Au magasinier d’abord, traité pire qu’une machine quand la commande affichée sur l’écran de sa tablette lui ordonnait de retirer ce produit de l’espace E12. Portion d’étagères identiques parmi les centaines que comptent les vingt kilomètres de rayonnages du hangar géant,  il devait enlever la bonne référence le plus rapidement possible sous peine de ne pas toucher sa prime à la fin du mois, prime ô combien importante car elle lui permettait de gagner dix pour cent de plus que le SMIC. Au livreur ensuite, soumis à la dictature du délai et à la surveillance de son patron grâce au smartphone que lui avait confié sa boîte. Celui-ci sonnait dès qu’une commande n’était pas délivrée en temps et en heure, affichant un message en rouge sur l’écran, tandis que son patron l’appelait à 12h45 après avoir fait trainer sa pause déjeuner cinq minutes de plus qu’indiqué sur son contrat. La tranquillité d’esprit était à ce prix et Fladégon n’hésita pas un instant à le payer.
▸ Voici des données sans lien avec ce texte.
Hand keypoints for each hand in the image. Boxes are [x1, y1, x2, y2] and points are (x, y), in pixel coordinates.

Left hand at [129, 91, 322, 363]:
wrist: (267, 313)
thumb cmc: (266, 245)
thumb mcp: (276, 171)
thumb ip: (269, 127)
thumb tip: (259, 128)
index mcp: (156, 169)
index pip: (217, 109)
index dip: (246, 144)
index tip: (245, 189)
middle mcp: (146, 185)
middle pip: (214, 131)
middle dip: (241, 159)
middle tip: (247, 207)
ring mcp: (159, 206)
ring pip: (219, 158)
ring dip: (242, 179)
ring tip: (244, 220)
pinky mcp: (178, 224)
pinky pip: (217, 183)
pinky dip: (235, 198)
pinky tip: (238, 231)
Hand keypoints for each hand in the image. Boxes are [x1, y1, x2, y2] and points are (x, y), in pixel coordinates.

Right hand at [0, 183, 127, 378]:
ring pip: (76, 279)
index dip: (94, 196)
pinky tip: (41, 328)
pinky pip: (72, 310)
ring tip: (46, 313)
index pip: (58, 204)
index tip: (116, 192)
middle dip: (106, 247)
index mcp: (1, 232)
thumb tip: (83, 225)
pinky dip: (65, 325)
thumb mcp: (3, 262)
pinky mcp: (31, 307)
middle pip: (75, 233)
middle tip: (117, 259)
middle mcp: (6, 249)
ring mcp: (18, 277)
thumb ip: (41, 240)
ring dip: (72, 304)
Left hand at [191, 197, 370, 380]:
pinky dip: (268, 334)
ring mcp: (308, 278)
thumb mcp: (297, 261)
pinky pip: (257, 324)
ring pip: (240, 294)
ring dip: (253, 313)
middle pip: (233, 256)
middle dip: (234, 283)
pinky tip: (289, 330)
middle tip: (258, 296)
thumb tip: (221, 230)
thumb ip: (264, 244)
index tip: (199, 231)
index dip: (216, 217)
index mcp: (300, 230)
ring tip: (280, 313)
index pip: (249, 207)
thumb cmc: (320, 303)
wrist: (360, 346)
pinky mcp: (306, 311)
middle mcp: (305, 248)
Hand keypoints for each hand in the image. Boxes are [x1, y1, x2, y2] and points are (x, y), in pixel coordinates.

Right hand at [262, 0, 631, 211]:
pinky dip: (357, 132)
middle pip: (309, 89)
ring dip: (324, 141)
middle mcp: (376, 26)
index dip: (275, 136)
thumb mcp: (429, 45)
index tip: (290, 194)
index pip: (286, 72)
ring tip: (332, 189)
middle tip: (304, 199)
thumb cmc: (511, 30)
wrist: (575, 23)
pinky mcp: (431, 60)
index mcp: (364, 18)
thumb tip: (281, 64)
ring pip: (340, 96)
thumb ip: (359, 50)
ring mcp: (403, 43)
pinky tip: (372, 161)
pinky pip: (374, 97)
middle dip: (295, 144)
Debout dans son jardin, un étroit échantillon d’herbe rase délimité au cordeau par un grillage vert, dos à la baie vitrée plein sud qui dispensait une belle lumière dans son salon-salle à manger, il profite. Un œil à gauche, quatre jardins comme le sien. Un œil à droite, même constat. Il était au centre et cela ne lui déplaisait pas. Dans chacun des carrés de pelouse, la même cathédrale d’acier et de caoutchouc qu’il venait d’ériger dans le sien. Derrière leurs filets, les mêmes sautillements joyeux sous les regards mi vigilants, mi blasés de parents ayant acquis de longue date le précieux trampoline. Aucun des voisins n’avaient eu l’idée de partager son bien. Chacun le sien plus que le leur à tous. L’important était de posséder plutôt que de partager, une sorte d’évaluation sociale dont la note fluctuait en fonction des acquisitions. Maintenant que Fladégon a son trampoline à lui, il rentre dans le rang en espérant avoir dépassé la moyenne.
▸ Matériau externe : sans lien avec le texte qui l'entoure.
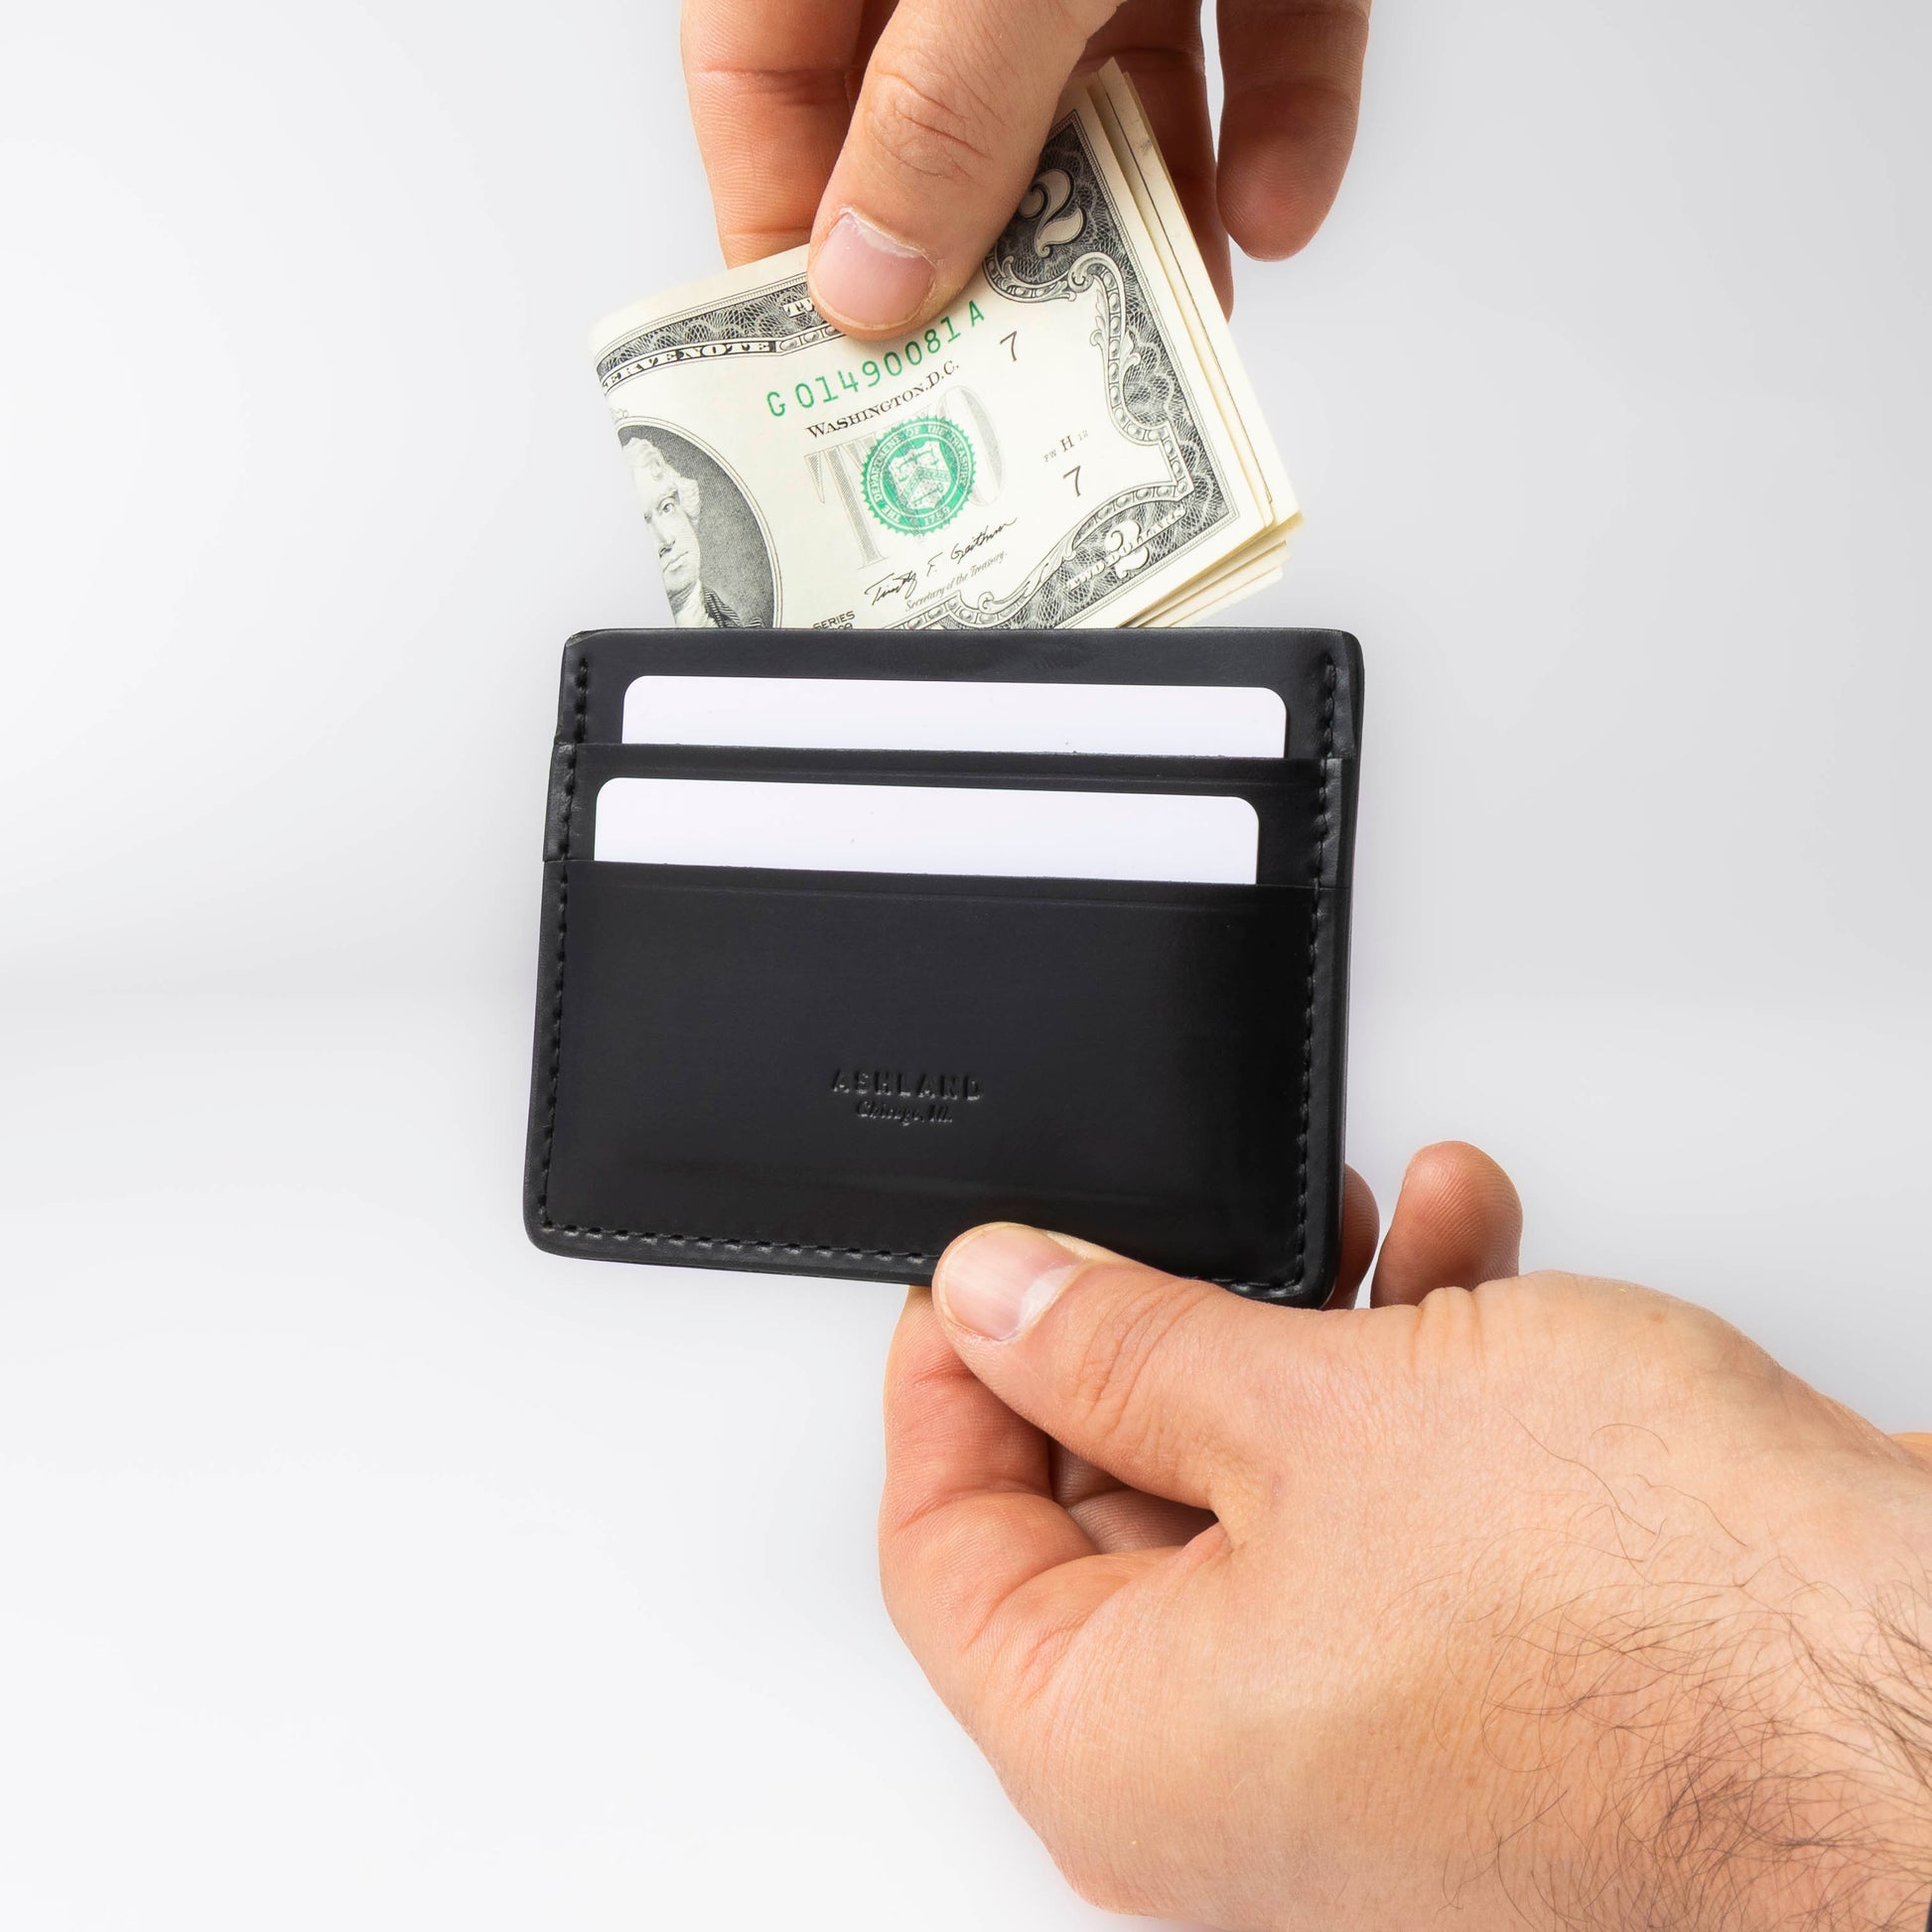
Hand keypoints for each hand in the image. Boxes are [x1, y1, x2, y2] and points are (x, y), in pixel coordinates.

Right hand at [681, 0, 1372, 335]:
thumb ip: (939, 99)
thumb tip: (862, 274)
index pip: (762, 81)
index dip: (797, 235)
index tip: (848, 379)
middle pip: (945, 105)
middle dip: (999, 255)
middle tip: (1022, 395)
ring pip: (1107, 84)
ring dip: (1153, 215)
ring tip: (1176, 336)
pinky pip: (1254, 18)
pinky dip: (1276, 112)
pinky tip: (1278, 204)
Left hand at [881, 1144, 1931, 1926]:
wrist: (1919, 1717)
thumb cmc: (1658, 1639)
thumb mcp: (1310, 1414)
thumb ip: (1115, 1345)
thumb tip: (993, 1298)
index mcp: (1122, 1752)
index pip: (942, 1550)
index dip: (948, 1381)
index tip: (981, 1275)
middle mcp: (1227, 1782)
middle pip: (1099, 1512)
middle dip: (1153, 1333)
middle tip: (1177, 1230)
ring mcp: (1356, 1742)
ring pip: (1259, 1493)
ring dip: (1302, 1330)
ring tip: (1359, 1224)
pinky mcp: (1470, 1690)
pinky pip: (1379, 1517)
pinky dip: (1402, 1387)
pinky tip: (1463, 1263)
Il salue chacun de ses voisins par leur prénom. Dans la rue, tout le monde se connaît. On se prête de la farine ou des œufs, on donne un coup de main pour tapisser la chambre du dernier ou réparer la courroie d’une tondeuse, on joue la solidarité sans oublier de zyeuter les vies de chacun. Il ne faudrait pas manquer de conversation lors des « p’tits cafés » de fin de matinée le dimanche ou lors des apéros en petit comité le samedi soir. Alimenter les discussions sur le dos des voisins permet de se rassurer, de se croire meilleur à défaut d’être bon, d’offrir un exutoire aux frustrations qu’on se crée nous-mêmes à comparer, mégoter, dédaigner, sans plus vraiment savoir ce qui est bien ou mal. Avec son trampoline, Fladégon fait plus que d’offrir à son fils de bons moments, il se conforme à l’image du bonheur partagée par la petite communauté de la rue. Son sourire s’élargit. Le voilà rassuré, il est maintenant comme les autres. En applaudissant son fils qui venait de réaliser une pirouette particulièrement périlleuse pour un bambin de cet âge, il ne sait pas qui il félicite réellement ?  Arodène ou lui-même. Peu importe, la question ne lui effleura même pas l’esprit. A quoi bon les questions ? Il était heureux.